*** Opening Source data ***

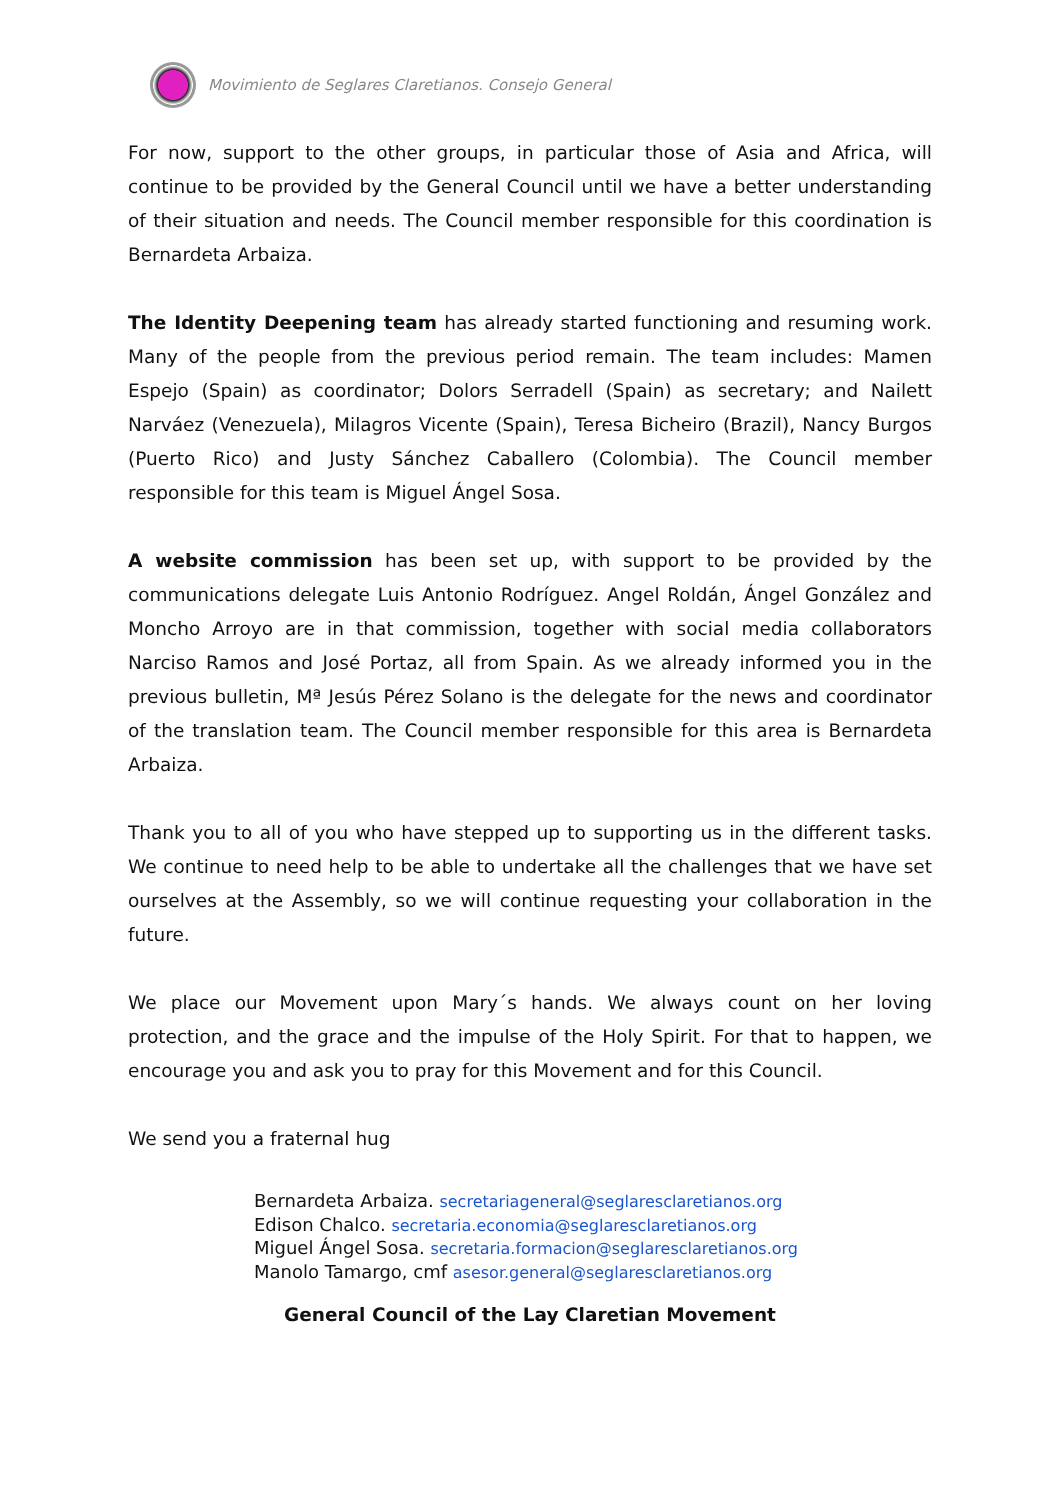Movimiento de Seglares Claretianos. Consejo General
For now, support to the other groups, in particular those of Asia and Africa, will continue to be provided by the General Council until we have a better understanding of their situation and needs. The Council member responsible for this coordination is Bernardeta Arbaiza.
The Identity Deepening team has already started functioning and resuming work. Many of the people from the previous period remain. The team includes: Mamen Espejo (Spain) as coordinator; Dolors Serradell (Spain) as secretary; and Nailett Narváez (Venezuela), Milagros Vicente (Spain), Teresa Bicheiro (Brazil), Nancy Burgos (Puerto Rico) and Justy Sánchez Caballero (Colombia). The Council member responsible for this team is Miguel Ángel Sosa.
A website commission has been set up, with support to be provided by the communications delegate Luis Antonio Rodríguez. Angel Roldán, Ángel González and Moncho Arroyo are in that commission, together with social media collaborators Narciso Ramos and José Portaz, all from Spain. As we already informed you in the previous bulletin, Mª Jesús Pérez Solano is the delegate for the news and coordinator of the translation team. The Council member responsible for this area is Bernardeta Arbaiza.
Thank you to all of you who have stepped up to supporting us in the different tasks. We continue to need help to be able to undertake all the challenges that we have set ourselves at the Assembly, so we will continue requesting your collaboration in the future.
We place our Movement upon Mary´s hands. We always count on her loving protection, and the grace and the impulse of the Holy Spirit. For that to happen, we encourage you and ask you to pray for this Movement and for this Council.
We send you a fraternal hug
Bernardeta Arbaiza. secretariageneral@seglaresclaretianos.org
Edison Chalco. secretaria.economia@seglaresclaretianos.org
Miguel Ángel Sosa. secretaria.formacion@seglaresclaretianos.org
Manolo Tamargo, cmf asesor.general@seglaresclaretianos.org
General Council of the Lay Claretian Movement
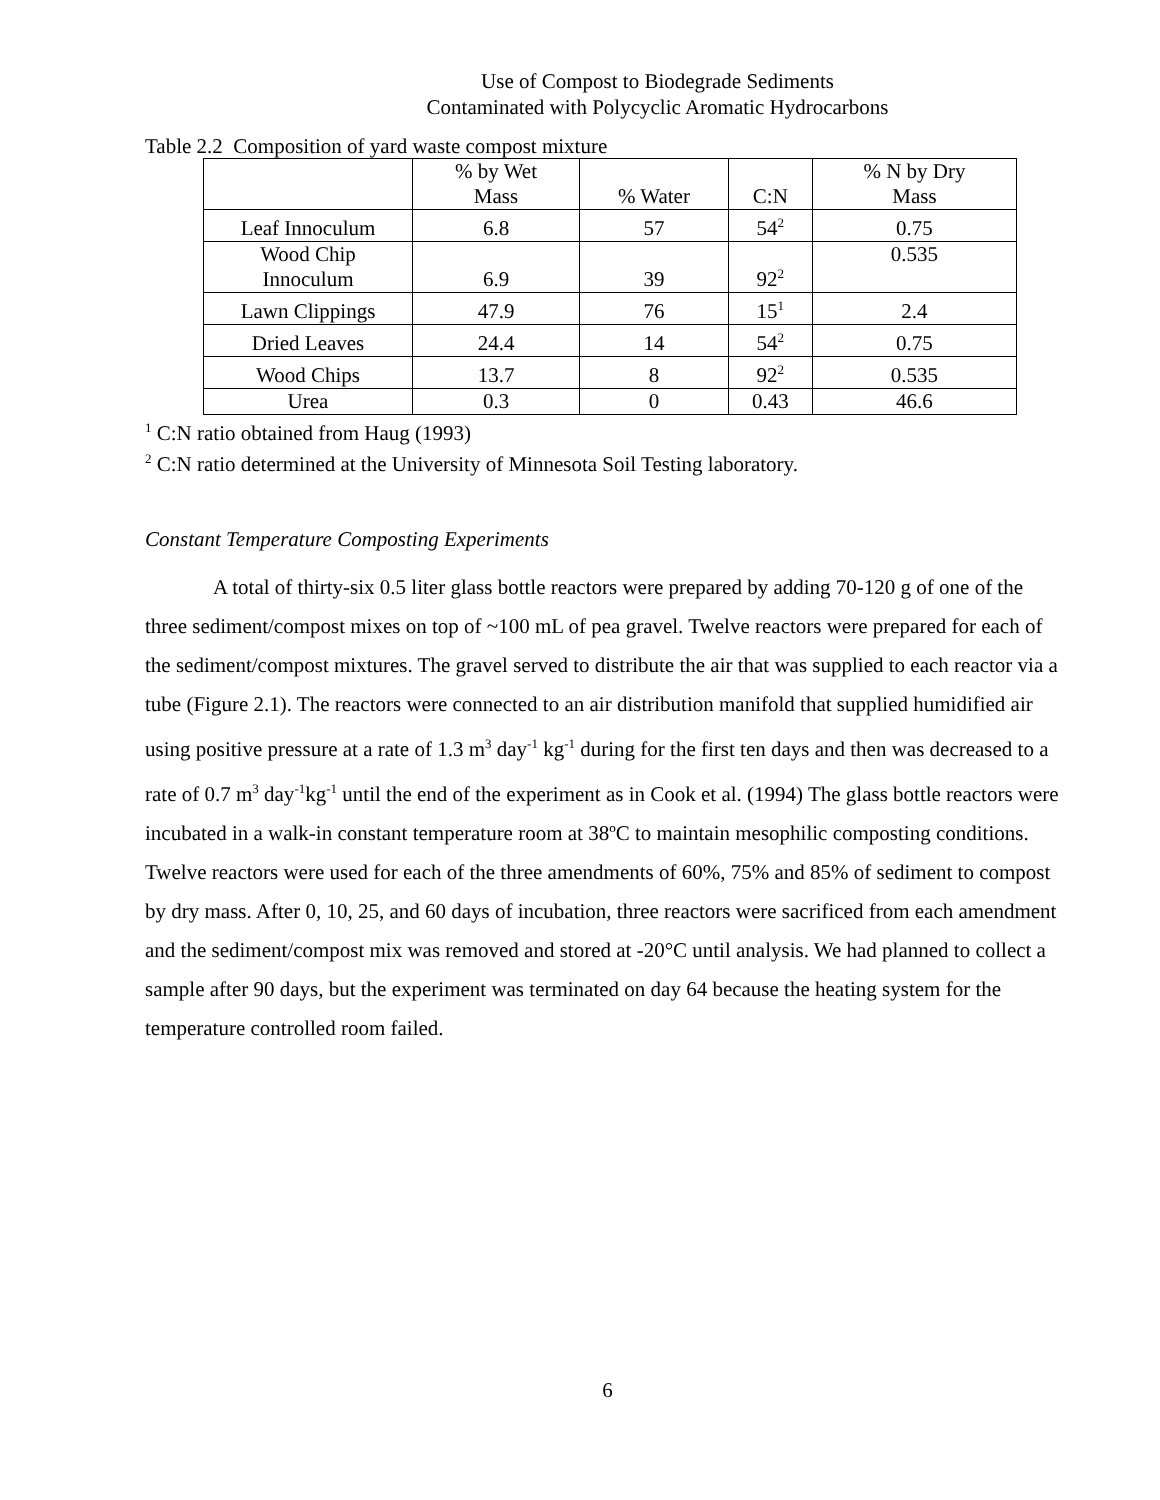Use of Compost to Biodegrade Sediments
Contaminated with Polycyclic Aromatic Hydrocarbons
Table 2.2 Composition of yard waste compost mixture
| | % by Wet Mass | % Water | C:N | % N by Dry Mass |
| Leaf Innoculum | 6.8 | 57 | 54<sup>2</sup> | 0.75 |
| Wood Chip Innoculum | 6.9 | 39 | 92<sup>2</sup> | 0.535 |
| Lawn Clippings | 47.9 | 76 | 15<sup>1</sup> | 2.4 |
| Dried Leaves | 24.4 | 14 | 54<sup>2</sup> | 0.75 |
| Wood Chips | 13.7 | 8 | 92<sup>2</sup> | 0.535 |
| Urea | 0.3 | 0 | 0.43 | 46.6 |
<sup>1</sup> C:N ratio obtained from Haug (1993)
<sup>2</sup> C:N ratio determined at the University of Minnesota Soil Testing laboratory.
Constant Temperature Composting Experiments
A total of thirty-six 0.5 liter glass bottle reactors were prepared by adding 70-120 g of one of the three sediment/compost mixes on top of ~100 mL of pea gravel. Twelve reactors were prepared for each of the sediment/compost mixtures. The gravel served to distribute the air that was supplied to each reactor via a tube (Figure 2.1). The reactors were connected to an air distribution manifold that supplied humidified air using positive pressure at a rate of 1.3 m<sup>3</sup> day<sup>-1</sup> kg<sup>-1</sup> during for the first ten days and then was decreased to a rate of 0.7 m<sup>3</sup> day<sup>-1</sup>kg<sup>-1</sup> until the end of the experiment as in Cook et al. (1994) The glass bottle reactors were incubated in a walk-in constant temperature room at 38ºC to maintain mesophilic composting conditions. Twelve reactors were used for each of the three amendments of 60%, 75% and 85% of sediment to compost by dry mass. After 0, 10, 25, and 60 days of incubation, three reactors were sacrificed from each amendment and the sediment/compost mix was removed and stored at -20°C until analysis. We had planned to collect a sample after 90 days, but the experiment was terminated on day 64 because the heating system for the temperature controlled room failed.
6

*** Closing Source data ***

Brief: Please repeat every record exactly, leaving the pictures out.

Exercise response:
Movimiento de Seglares Claretianos. Consejo General
For now, support to the other groups, in particular those of Asia and Africa, will continue to be provided by the General Council until we have a better understanding of their situation and needs. The Council member responsible for this coordination is Bernardeta Arbaiza.
The Identity Deepening team has already started functioning and resuming work. Many of the people from the previous period remain. The team includes: Mamen Espejo (Spain) as coordinator; Dolors Serradell (Spain) as secretary; and Nailett Narváez (Venezuela), Milagros Vicente (Spain), Teresa Bicheiro (Brazil), Nancy Burgos (Puerto Rico) and Justy Sánchez Caballero (Colombia). The Council member responsible for this team is Miguel Ángel Sosa.
A website commission has been set up, with support to be provided by the communications delegate Luis Antonio Rodríguez. Angel Roldán, Ángel González and Moncho Arroyo are in that commission, together with social media collaborators Narciso Ramos and José Portaz, all from Spain. As we already informed you in the previous bulletin, Mª Jesús Pérez Solano is the delegate for the news and coordinator of the translation team. The Council member responsible for this area is Bernardeta Arbaiza.
Thank you to all of you who have stepped up to supporting us in the different tasks. We continue to need help to be able to undertake all the challenges that we have set ourselves at the Assembly, so we will continue requesting your collaboration in the future.
We place our Movement upon Mary´s hands. We always count on her loving protection, and the grace and the impulse of the Holy Spirit. For that to happen, we encourage you and ask you to pray for this Movement and for this Council.
We send you a fraternal hug
Bernardeta Arbaiza. secretariageneral@seglaresclaretianos.org
Edison Chalco. secretaria.economia@seglaresclaretianos.org
Miguel Ángel Sosa. secretaria.formacion@seglaresclaretianos.org
Manolo Tamargo, cmf asesor.general@seglaresclaretianos.org
General Council of the Lay Claretian Movement
Use of Compost to Biodegrade Sediments
Contaminated with Polycyclic Aromatic Hydrocarbons
Table 2.2 Composition of yard waste compost mixture
| | % by Wet Mass | % Water | C:N | % N by Dry Mass |
| Leaf Innoculum | 6.8 | 57 | 54<sup>2</sup> | 0.75 |
| Wood Chip Innoculum | 6.9 | 39 | 92<sup>2</sup> | 0.535 |
| Lawn Clippings | 47.9 | 76 | 15<sup>1</sup> | 2.4 |
| Dried Leaves | 24.4 | 14 | 54<sup>2</sup> | 0.75 |
| Wood Chips | 13.7 | 8 | 92<sup>2</sup> | 0.535 |
| Urea | 0.3 | 0 | 0.43 | 46.6 |
<sup>1</sup> C:N ratio obtained from Haug (1993)
<sup>2</sup> C:N ratio determined at the University of Minnesota Soil Testing laboratory.
Constant Temperature Composting Experiments
A total of thirty-six 0.5 liter glass bottle reactors were prepared by adding 70-120 g of one of the three sediment/compost mixes on top of ~100 mL of pea gravel. Twelve reactors were prepared for each of the sediment/compost mixtures. The gravel served to distribute the air that was supplied to each reactor via a tube (Figure 2.1). The reactors were connected to an air distribution manifold that supplied humidified air using positive pressure at a rate of 1.3 m<sup>3</sup> day<sup>-1</sup> kg<sup>-1</sup> during for the first ten days and then was decreased to a rate of 0.7 m<sup>3</sup> day<sup>-1</sup>kg<sup>-1</sup> until the end of the experiment as in Cook et al. (1994) The glass bottle reactors were incubated in a walk-in constant temperature room at 38ºC to maintain mesophilic composting conditions. Twelve reactors were used for each of the three amendments of 60%, 75% and 85% of sediment to compost by dry mass. After 0, 10, 25, and 60 days of incubation, three reactors were sacrificed from each amendment and the sediment/compost mix was removed and stored at -20°C until analysis. We had planned to collect a sample after 90 days, but the experiment was terminated on day 64 because the heating system for the temperature controlled room failed.
6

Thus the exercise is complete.